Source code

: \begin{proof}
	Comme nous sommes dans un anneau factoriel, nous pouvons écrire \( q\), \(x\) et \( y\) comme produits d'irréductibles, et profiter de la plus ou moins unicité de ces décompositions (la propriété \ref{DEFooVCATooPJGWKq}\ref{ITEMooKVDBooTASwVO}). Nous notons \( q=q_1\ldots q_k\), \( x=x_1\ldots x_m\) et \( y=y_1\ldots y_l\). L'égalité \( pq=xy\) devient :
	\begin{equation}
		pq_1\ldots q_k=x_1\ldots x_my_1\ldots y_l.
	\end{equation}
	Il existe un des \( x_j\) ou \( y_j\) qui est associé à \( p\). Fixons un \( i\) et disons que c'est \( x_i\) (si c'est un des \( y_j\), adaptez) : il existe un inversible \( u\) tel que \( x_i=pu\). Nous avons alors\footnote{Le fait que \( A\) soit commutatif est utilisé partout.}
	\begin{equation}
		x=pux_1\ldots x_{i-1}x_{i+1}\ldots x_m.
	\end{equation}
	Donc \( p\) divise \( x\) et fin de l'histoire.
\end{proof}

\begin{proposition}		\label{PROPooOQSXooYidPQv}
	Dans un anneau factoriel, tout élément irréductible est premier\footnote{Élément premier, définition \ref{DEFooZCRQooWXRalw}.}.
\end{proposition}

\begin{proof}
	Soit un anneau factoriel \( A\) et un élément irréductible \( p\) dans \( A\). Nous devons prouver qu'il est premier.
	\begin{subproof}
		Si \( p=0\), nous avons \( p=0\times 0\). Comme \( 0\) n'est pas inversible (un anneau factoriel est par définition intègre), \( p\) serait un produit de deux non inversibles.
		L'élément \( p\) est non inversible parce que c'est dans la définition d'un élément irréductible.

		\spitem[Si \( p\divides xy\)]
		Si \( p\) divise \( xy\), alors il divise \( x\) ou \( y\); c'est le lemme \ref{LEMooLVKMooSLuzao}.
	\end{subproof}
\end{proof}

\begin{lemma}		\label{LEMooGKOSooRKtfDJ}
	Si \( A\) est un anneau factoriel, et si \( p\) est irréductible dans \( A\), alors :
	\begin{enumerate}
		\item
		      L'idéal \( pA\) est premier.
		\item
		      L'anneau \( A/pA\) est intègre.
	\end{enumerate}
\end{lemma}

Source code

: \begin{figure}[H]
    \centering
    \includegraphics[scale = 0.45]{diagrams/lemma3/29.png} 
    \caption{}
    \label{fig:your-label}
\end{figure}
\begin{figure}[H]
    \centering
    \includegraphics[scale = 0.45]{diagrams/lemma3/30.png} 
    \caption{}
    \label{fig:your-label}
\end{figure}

§ **Instructions to follow**
Reproduce the full block of data exactly, omitting nothing.

§ **Exercise answer**
Source code

: \begin{proof}
	Comme nous sommes dans un anneau factoriel, nous pouvons écrire \( q\), \(x\) et \( y\) comme produits d'irréductibles, et profiter de la plus ou moins unicité de ces décompositions (la propriété \ref{DEFooVCATooPJGWKq}\ref{ITEMooKVDBooTASwVO}). Nous notons \( q=q_1\ldots q_k\), \( x=x_1\ldots x_m\) et \( y=y_1\ldots y_l\). L'égalité \( pq=xy\) devient :
	\begin{equation}
		pq_1\ldots q_k=x_1\ldots x_my_1\ldots y_l.
	\end{equation}
	Il existe un des \( x_j\) ou \( y_j\) qui est associé à \( p\). Fixons un \( i\) et disons que c'est \( x_i\) (si c'est un des \( y_j\), adaptez) : il existe un inversible \( u\) tel que \( x_i=pu\). Nous avons alors\footnote{Le fait que \( A\) soit commutatif est utilisé partout.}
	\begin{equation}
		x=pux_1\ldots x_{i-1}x_{i+1}\ldots x_m.
	\end{equation}
	Donc \( p\) divise \( x\) et fin de l'histoire.
\end{proof}

\begin{proposition}		\label{PROPooOQSXooYidPQv}
	Dans un anneau factoriel, tout élément irréductible est premier\footnote{Élément premier, définition \ref{DEFooZCRQooWXRalw}.}.
\end{proposition}

\begin{proof}
	Soit un anneau factoriel \( A\) et un élément irréductible \( p\) dans \( A\). Nous devons prouver qu'il est premier.
	\begin{subproof}
		Si \( p=0\), nous avons \( p=0\times 0\). Comme \( 0\) n'est pas inversible (un anneau factoriel est par définition intègre), \( p\) serait un produit de deux non inversibles.
		L'élément \( p\) est non inversible parce que c'est dans la définition d'un élément irréductible.

		\spitem[Si \( p\divides xy\)]
		Si \( p\) divise \( xy\), alors il divise \( x\) ou \( y\); c'est le lemme \ref{LEMooLVKMooSLuzao}.
	\end{subproof}
\end{proof}

\begin{lemma}		\label{LEMooGKOSooRKtfDJ}
	Si \( A\) est un anneau factoriel, et si \( p\) est irréductible dans \( A\), alors :
	\begin{enumerate}
		\item
		      L'idéal \( pA\) est premier.
		\item
		      L'anneau \( A/pA\) est intègre.
	\end{enumerate}
\end{lemma}

Source code

: \begin{figure}[H]
    \centering
    \includegraphics[scale = 0.45]{diagrams/lemma3/29.png} 
    \caption{}
    \label{fig:your-label}
\end{figure}
\begin{figure}[H]
    \centering
    \includegraphics[scale = 0.45]{diagrams/lemma3/30.png} 
    \caption{}
    \label{fig:your-label}
\end{figure}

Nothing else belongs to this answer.